> [Teks Bacaan]

+++

Rabu, 08 Oktober 2008

Mahasiswa: Pilar Kelima Demokrasi?

Pemuda merupakan pilar kebangkitan, pemuda adalah rahasia dari sebuah kekuatan. Dalam setiap pergerakan, pemuda adalah pengibar panji-panjinya”.

(Hassan Al-Banna)[1]

Sudah berjalankah demokrasi di Indonesia? Pertanyaan tersebut menjadi permasalahan klasik sejak era reformasi sampai sekarang. Saya percaya, demokrasi di Indonesia masih terlalu muda untuk dapat disebut sebagai demokrasi yang baik. Sebab, hubungan antara demokrasi dengan variabel sosial lain seringkali tidak menunjukkan korelasi yang positif.

Pilar-Pilar Demokrasi

Secara teoritis, demokrasi dibangun oleh tiga pilar: legislatif, eksekutif, dan yudikatif[2]. Tiga pilar yang disebut oleh Montesquieu (1748) sebagai Trias Politica ini kemudian menjadi pedoman pelaksanaan demokrasi di berbagai negara, tak terkecuali Indonesia. Tiga pilar ini kemudian dilembagakan secara legal-formal sebagai bagian dari alat penyelenggara negara.

Hanya saja, praktik di lapangan seringkali bertolak belakang dengan konsep ideal yang ditelurkan pada awalnya. Indonesia mengalami hal ini selama lebih dari 32 tahun. Soeharto sebagai Presiden pada waktu itu memang memisahkan kekuasaan antara tiga lembaga ini. Akan tetapi, Soeharto melupakan substansi dari demokrasi yang terlembaga dalam tiga pilar demokrasinya: keseimbangan kekuasaan (balancing of power).

+++

> [Butir dari sumber data]
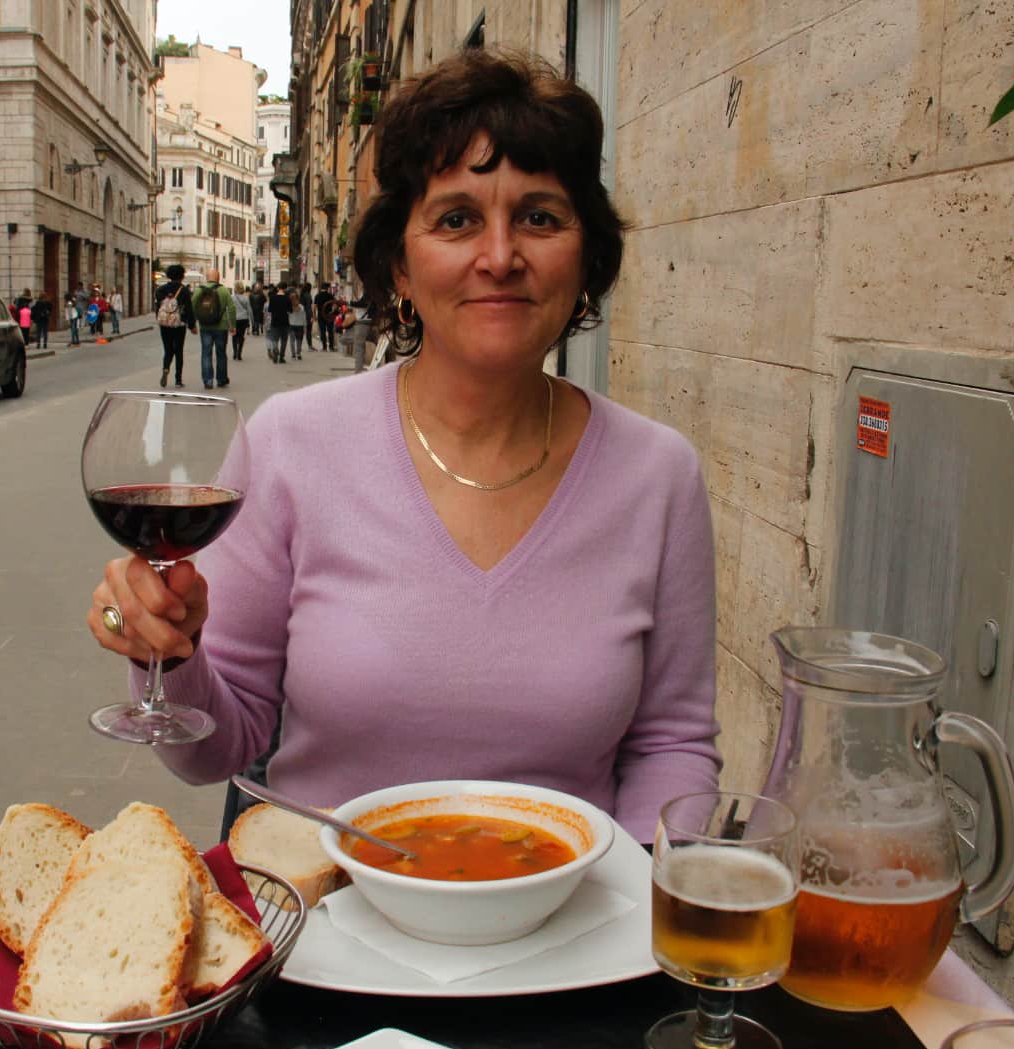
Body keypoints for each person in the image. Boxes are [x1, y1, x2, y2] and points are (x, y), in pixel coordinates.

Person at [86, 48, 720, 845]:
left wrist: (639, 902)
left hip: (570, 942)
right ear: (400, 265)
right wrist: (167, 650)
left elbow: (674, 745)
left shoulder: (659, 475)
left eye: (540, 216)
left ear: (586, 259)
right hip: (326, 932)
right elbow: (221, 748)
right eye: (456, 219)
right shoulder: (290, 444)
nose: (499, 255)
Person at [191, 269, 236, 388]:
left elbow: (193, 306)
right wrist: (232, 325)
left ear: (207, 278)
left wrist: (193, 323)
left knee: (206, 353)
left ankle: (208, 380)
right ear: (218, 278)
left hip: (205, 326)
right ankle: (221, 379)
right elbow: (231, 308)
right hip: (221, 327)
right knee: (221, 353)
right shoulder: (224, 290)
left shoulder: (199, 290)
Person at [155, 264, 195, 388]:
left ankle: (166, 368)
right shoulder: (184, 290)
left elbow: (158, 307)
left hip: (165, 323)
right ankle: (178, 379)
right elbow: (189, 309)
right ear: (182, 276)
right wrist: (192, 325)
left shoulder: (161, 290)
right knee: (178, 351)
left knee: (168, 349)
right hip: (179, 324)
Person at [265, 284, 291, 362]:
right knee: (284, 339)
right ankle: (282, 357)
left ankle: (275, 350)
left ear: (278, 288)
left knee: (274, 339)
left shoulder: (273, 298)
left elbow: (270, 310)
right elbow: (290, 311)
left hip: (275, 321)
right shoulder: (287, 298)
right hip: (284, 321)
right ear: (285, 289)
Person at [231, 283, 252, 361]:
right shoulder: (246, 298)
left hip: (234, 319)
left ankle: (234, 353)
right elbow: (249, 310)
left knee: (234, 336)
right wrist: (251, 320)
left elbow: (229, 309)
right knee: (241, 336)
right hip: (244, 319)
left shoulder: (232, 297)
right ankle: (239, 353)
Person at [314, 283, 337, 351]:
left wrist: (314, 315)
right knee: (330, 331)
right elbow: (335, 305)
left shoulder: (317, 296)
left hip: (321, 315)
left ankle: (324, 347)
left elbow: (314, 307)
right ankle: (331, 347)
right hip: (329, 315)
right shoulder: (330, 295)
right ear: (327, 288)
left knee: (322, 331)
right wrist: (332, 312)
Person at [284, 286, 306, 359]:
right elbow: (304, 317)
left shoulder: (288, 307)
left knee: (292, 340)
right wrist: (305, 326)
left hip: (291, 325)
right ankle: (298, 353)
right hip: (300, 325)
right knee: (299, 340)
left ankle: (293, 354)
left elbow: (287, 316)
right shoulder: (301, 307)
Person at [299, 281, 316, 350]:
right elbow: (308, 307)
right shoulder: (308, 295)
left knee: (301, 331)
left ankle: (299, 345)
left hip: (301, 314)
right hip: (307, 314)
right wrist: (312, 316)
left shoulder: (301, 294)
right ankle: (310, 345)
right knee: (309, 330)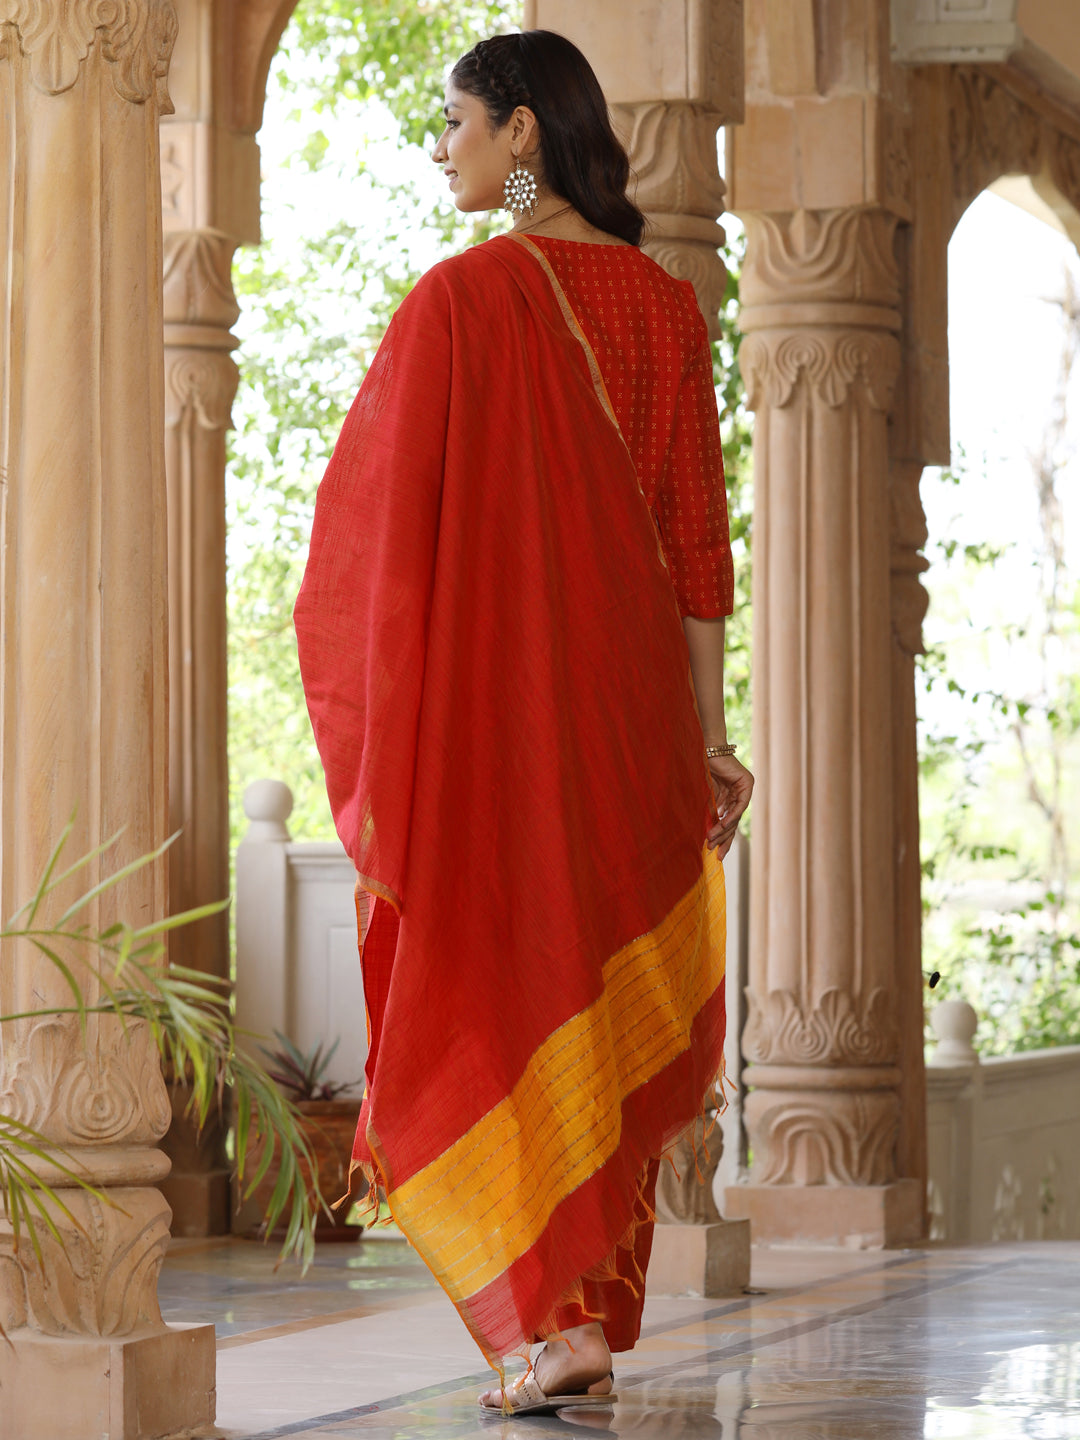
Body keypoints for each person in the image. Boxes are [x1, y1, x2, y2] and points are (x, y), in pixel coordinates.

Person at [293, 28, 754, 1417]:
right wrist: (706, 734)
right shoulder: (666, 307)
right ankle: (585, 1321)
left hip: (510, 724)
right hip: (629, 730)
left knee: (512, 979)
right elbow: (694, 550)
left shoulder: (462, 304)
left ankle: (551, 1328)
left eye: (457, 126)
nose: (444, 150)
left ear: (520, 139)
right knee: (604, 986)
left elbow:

+++

> [Petunjuk Tugas]
Lanjutkan tulisan tentang mahasiswa sebagai pilar demokrasi, mulai setelah kalimat terakhir yang tercantum.

> [Ruang Jawaban]
Tindakan Soeharto yang membatasi jumlah partai politik dalam paket UU Pemilu serta “Golkarisasi” yang dilakukan sampai ke pelosok desa melalui mesin eksekutif melahirkan kekuatan tunggal. Parlemen hanya menjadi alat untuk melegitimasi kebijakan korup yang dibuat oleh penguasa (baca: tukang stempel). Pendeknya, “demokrasi” yang terjadi pada waktu itu melenceng jauh dari substansi demokrasi yang sebenarnya.

Demokrasi kemudian mendapatkan momentum di penghujung kekuasaan Soeharto. Pada tahun 1997, Indonesia mengalami krisis ekonomi yang kemudian berimplikasi pada krisis politik. Kekuatan yang bergerak untuk menggulingkan kekuasaan korup Orde Baru justru didominasi oleh kekuatan ekstraparlementer, bukan pada kekuatan penyangga demokrasi yang terlembaga tersebut. Bertumpu pada fakta inilah, penulis mengatakan bahwa ada “pilar-pilar” lain dalam demokrasi. Pilar yang lain itu adalah media pers dan mahasiswa.

Pers: Pilar Demokrasi Keempat?

Mengapa pers (media massa) dianggap sebagai pilar demokrasi keempat? Banyak pihak yang beranggapan, pers memegang fungsi sebagai pilar demokrasi keempat karena kekuatan mereka yang signifikan dalam membentuk opini publik melalui pemberitaan.

Pers memiliki kelebihan jika dibandingkan dengan para tiga pilar demokrasi lain, yaitu sifatnya yang elastis. Pers dapat bergerak dari lapisan masyarakat terbawah hingga lapisan masyarakat teratas dengan arus informasinya. Pers juga dapat membentuk opini publik yang kemudian menumbuhkan sikap kritis masyarakat. Sehingga, pers yang disertai dengan kejujuran dan objektivitas dapat menjadi sarana efektif dalam melakukan rekayasa sosial .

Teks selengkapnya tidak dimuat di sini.